Not only is there food at Kosherfest, there also is alcohol. Lots and lots of alcohol. But the best is when alcohol is combined with a food product. A good way to hide it! Introducing Buzzpops, a lovely combination of ices and alcohol. Delicious with that little extra … buzz. It brought me back to when I used to put wine in my soda so my kids wouldn’t know that I was drinking wine. I’m so sneaky. The only problem is that they look like any other ice pop, so you have to make sure your little ones don’t get hold of one. Reminds me of the time that I had put vodka in some water bottles and son #3 thought it was a regular water bottle and then child services was called. Good times. (Unfortunately, the vodka part is true. Fortunately, the child services part is not true.)
And then there are all the companies that want you to think their products are healthier because they are salt free, gluten free, fat free, cholesterol free, and taste free. Quinoa instead of flour, quinoa instead of sugar, quinoa instead of high fructose corn syrup. There is lots and lots of quinoa. And there are kosher for Passover products on display. Why? It isn’t even Thanksgiving yet!
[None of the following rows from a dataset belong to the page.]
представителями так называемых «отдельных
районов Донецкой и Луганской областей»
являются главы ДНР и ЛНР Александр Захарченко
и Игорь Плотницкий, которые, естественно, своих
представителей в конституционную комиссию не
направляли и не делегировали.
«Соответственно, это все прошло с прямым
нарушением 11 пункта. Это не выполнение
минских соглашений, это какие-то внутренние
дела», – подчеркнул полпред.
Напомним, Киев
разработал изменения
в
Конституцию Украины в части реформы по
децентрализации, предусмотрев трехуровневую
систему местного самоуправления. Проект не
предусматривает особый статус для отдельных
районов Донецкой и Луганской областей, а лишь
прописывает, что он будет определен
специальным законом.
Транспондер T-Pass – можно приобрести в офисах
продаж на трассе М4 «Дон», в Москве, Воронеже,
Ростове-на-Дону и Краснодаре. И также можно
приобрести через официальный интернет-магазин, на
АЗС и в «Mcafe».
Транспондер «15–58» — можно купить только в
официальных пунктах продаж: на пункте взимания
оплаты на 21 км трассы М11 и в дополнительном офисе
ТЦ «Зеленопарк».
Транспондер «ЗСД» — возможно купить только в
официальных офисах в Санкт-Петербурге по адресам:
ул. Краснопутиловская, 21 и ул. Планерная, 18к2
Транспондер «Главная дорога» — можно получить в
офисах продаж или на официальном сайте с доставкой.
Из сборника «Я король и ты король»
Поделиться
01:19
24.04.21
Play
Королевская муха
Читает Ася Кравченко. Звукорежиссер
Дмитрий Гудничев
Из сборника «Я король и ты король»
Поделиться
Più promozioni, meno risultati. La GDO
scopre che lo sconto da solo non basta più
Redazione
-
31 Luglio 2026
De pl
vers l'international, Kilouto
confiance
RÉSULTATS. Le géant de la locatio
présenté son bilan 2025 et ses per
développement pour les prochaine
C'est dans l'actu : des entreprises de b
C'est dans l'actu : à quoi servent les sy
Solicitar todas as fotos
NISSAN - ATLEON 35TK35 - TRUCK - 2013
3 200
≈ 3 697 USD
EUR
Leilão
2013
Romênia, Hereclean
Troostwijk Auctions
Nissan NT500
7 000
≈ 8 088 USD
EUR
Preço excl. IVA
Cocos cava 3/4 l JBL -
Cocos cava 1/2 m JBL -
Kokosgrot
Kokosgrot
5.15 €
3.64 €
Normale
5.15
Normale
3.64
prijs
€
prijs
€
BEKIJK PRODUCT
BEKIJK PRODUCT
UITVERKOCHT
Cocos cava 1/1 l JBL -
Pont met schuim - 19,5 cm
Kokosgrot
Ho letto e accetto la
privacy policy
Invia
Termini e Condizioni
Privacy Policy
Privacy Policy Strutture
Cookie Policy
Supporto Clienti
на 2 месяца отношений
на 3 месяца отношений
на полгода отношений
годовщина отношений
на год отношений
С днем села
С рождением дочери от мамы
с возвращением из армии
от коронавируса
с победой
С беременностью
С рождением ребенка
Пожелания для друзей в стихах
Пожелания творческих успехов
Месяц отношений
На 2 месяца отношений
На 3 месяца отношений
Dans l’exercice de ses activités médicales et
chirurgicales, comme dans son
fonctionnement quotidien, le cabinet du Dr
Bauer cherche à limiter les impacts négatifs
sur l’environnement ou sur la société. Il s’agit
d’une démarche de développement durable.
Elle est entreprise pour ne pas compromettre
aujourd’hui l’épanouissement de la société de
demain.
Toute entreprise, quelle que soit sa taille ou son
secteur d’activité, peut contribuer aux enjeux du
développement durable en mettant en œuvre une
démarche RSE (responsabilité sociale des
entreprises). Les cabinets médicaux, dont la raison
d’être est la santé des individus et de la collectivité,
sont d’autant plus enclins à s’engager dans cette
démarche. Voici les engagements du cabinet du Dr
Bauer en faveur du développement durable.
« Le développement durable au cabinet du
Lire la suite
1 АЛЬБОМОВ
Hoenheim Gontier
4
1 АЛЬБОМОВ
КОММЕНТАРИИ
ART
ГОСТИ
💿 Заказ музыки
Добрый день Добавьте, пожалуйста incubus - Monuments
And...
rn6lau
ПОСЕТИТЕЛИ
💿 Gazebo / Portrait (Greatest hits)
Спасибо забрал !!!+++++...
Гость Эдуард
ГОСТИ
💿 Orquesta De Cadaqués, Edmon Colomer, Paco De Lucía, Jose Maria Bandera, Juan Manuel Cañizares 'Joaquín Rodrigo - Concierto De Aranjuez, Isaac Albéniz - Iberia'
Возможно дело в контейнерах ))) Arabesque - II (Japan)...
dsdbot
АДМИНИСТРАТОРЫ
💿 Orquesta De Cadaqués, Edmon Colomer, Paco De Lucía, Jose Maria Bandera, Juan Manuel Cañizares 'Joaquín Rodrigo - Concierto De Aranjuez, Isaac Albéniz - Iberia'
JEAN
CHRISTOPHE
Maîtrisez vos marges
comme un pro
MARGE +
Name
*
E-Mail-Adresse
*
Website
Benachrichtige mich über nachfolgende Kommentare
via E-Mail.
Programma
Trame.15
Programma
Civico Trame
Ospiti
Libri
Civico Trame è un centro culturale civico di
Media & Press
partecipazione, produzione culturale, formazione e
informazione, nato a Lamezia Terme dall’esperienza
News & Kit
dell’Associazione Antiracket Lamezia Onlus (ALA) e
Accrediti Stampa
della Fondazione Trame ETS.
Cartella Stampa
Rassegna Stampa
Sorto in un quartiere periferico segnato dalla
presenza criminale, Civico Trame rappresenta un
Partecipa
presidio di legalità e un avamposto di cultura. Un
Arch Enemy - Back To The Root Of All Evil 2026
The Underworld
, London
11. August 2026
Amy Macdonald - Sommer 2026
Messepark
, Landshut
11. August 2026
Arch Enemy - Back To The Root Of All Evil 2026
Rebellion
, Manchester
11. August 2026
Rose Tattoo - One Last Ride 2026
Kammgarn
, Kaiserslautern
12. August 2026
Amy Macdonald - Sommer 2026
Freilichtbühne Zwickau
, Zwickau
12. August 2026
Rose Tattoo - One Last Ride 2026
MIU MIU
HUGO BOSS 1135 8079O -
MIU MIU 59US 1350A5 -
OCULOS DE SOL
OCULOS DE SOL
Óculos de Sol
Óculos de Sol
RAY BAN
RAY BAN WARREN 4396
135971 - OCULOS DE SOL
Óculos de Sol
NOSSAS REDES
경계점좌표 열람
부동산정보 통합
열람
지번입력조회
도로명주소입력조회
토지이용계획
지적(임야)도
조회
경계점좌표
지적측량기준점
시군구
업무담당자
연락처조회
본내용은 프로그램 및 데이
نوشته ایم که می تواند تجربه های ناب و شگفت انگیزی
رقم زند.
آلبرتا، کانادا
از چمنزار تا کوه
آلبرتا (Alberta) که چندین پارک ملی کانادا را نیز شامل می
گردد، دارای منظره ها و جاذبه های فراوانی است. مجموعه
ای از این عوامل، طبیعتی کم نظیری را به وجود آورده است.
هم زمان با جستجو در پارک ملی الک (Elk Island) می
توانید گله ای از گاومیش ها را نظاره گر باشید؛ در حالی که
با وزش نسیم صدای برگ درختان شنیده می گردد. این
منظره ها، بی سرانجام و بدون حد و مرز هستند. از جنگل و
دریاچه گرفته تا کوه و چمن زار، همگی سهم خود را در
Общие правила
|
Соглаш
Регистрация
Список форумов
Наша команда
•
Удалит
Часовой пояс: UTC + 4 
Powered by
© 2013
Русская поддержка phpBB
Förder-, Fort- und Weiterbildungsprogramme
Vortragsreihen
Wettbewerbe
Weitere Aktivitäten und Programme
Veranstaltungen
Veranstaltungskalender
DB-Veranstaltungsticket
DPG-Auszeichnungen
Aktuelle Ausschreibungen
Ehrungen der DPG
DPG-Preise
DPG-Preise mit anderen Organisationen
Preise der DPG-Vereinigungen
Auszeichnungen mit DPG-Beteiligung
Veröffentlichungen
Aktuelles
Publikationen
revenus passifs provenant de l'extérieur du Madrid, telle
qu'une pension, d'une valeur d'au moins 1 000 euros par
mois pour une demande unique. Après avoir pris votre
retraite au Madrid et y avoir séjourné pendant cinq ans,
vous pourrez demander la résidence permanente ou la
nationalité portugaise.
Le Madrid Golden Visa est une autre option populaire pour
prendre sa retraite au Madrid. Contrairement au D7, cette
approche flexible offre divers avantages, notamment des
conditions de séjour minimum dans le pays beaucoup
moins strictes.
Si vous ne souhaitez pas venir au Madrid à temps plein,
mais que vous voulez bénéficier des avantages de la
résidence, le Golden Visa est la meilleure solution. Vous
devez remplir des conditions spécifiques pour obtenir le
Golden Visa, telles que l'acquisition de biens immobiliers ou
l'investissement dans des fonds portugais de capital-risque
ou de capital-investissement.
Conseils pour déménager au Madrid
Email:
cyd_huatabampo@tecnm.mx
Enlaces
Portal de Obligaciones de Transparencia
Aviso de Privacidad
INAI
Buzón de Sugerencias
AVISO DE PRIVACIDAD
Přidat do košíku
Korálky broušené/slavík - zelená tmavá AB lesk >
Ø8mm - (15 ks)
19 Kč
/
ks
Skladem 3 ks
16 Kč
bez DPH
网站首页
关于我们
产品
And now we come to the samples. Though I am not the neatest person in the world, I am a bit of a germaphobe. If the samples are not individually wrapped, I will not take one. Even if it is a white chocolate macadamia nut cookie. The thought of all of those people breathing and coughing on an open platter of mini hot dogs or cheese or bobka bites — or anything really — is not very appealing to me. Apparently, that doesn’t apply to the majority of people at Kosherfest. If it is free, they take it. At one table, there were three plush stuffed animals. I asked the lady if they were giving them away and she replied yes. So I took one (thinking that Moby, the fish that son #3 left me in charge of while he is in Israel, would have something familiar to look at, possibly reminding him of a cousin that he once hung out with before he became a pet). The woman who was standing next to me took the other two. I was so tempted to ask her what she needed two stuffed fish for but I really didn’t care. If it’s free, there it goes.
And then there was the insurance booth that was giving away personalized notebooks if you answered a brief survey. I was all over that, because you never see the name “Banji” on anything. I also was excited because I always keep a journal and now I would have a nice new one waiting for me. The woman took my name, added it to her very long list (again, because it is free), and told me to come back in 20 minutes or so. But because I am getting older and was distracted by all of the food, I totally forgot about the notebook. I only remembered it when I was back in my car and back on the turnpike. Rats! What to do? I remembered talking to my friend, who was there on behalf of a local kosher establishment, and I quickly messaged her. Because she is such a mitzvah girl, she located the notebook and brought it back to Teaneck safe and sound. Baruch Hashem.
So what are the lessons at the end of this column? Always be friendly to people who you know, because you never know if you will need them to do you a favor. And always check your kids’ ice pops.